We came away from the Society’s annual conference almost 100% certain that there would be “proxy access” in time for the 2010 meeting season. SEC Commissioner Elisse Walter, who gave the closing address, spoke passionately on the subject – and made it crystal clear that her long-term friend and colleague, SEC Chairman Mary Schapiro, was equally committed to the idea… AND that they had the votes in hand to make it happen.

We are on record as being a fan of the idea – solely on the basis of fairness: How can we let proponents submit so many immaterial and sometimes downright silly things for a vote, and NOT let them put forward a proposal on what is currently being recognized as the most important thing of all for shareholders to vote on? But also, as we’ve been trying to point out – this is really something of a tempest in a teapot, IF, that is, the rules are written properly: Truly “serious investors” – who should be the only ones allowed to use the proxy machinery on the nickel of other shareholders – won’t be nominating directors willy-nilly. Truly “serious candidates” could never be found to run in non-serious contests. And, we’re almost 100% sure that if there IS a truly serious election contest, the dissidents will want to use their own proxy materials, and mount their own campaigns on their own…IF they seriously want to win, that is, and not just make noise.

On the other hand, we’ve also been warning for at least eight years now about the very serious dangers of “federalizing” corporate governance - and the all-important shareholder meeting process in particular where state laws and many important precedents are incredibly well-developed and have evolved steadily, and in a mostly positive way, in response to new developments and to well-reasoned ideas. The biggest dangers we see in the latest SEC draft that’s out for comment are the way-too-low thresholds for gaining access to the proxy machinery and the way-too-short holding period that has been proposed. Even the more “serious” activist and institutional investors seem to be realizing that these too-loose limits will allow a lot of non-serious troublemakers to potentially jump ahead of the serious folks…in a race to be the first to file, which is yet another bad criterion we say.
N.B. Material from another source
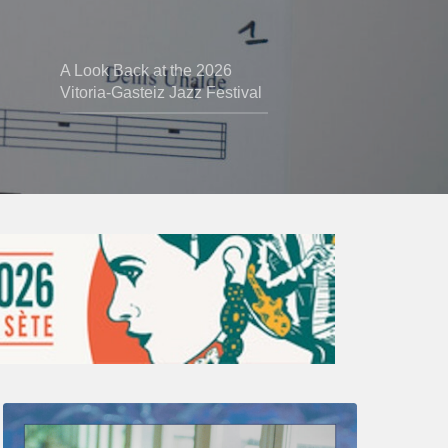
A Look Back at the 2026
Vitoria-Gasteiz Jazz Festival
Thomas
Gaucher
We plan to write our own comment letter - and readers, we’d urge you to file your own too – and a non-form-letter type, please. Meanwhile, we’d urge you to urge that the minimum threshold for share ownership be at least 5% - and ideally, we think, 10% - which, as we’ve noted above, seems to be a “reasonable threshold” for most activists in terms of calling a special meeting…which filing a competing slate is much akin to. We also think that requiring two years of prior ownership – plus a commitment to hold at least one more year following a proposal filing would go a long way to screening out proponents whose main agenda is to make noise…or make trouble…or make a quick buck, rather than to contribute to “good governance”.

P.S. Right now, we’d still lay 60:40 odds that this WILL get done in time for the 2010 season. While some folks are saying they’ll sue the SEC – and maybe they will – it seems pretty clear to us that the SEC does have the authority to set ground rules here. In fact, the current state of affairs – where shareholders can make proposals “except pertaining to an election” – is an exception of the SEC’s own making, to their own rules, which, accordingly, we think they can revoke on their own.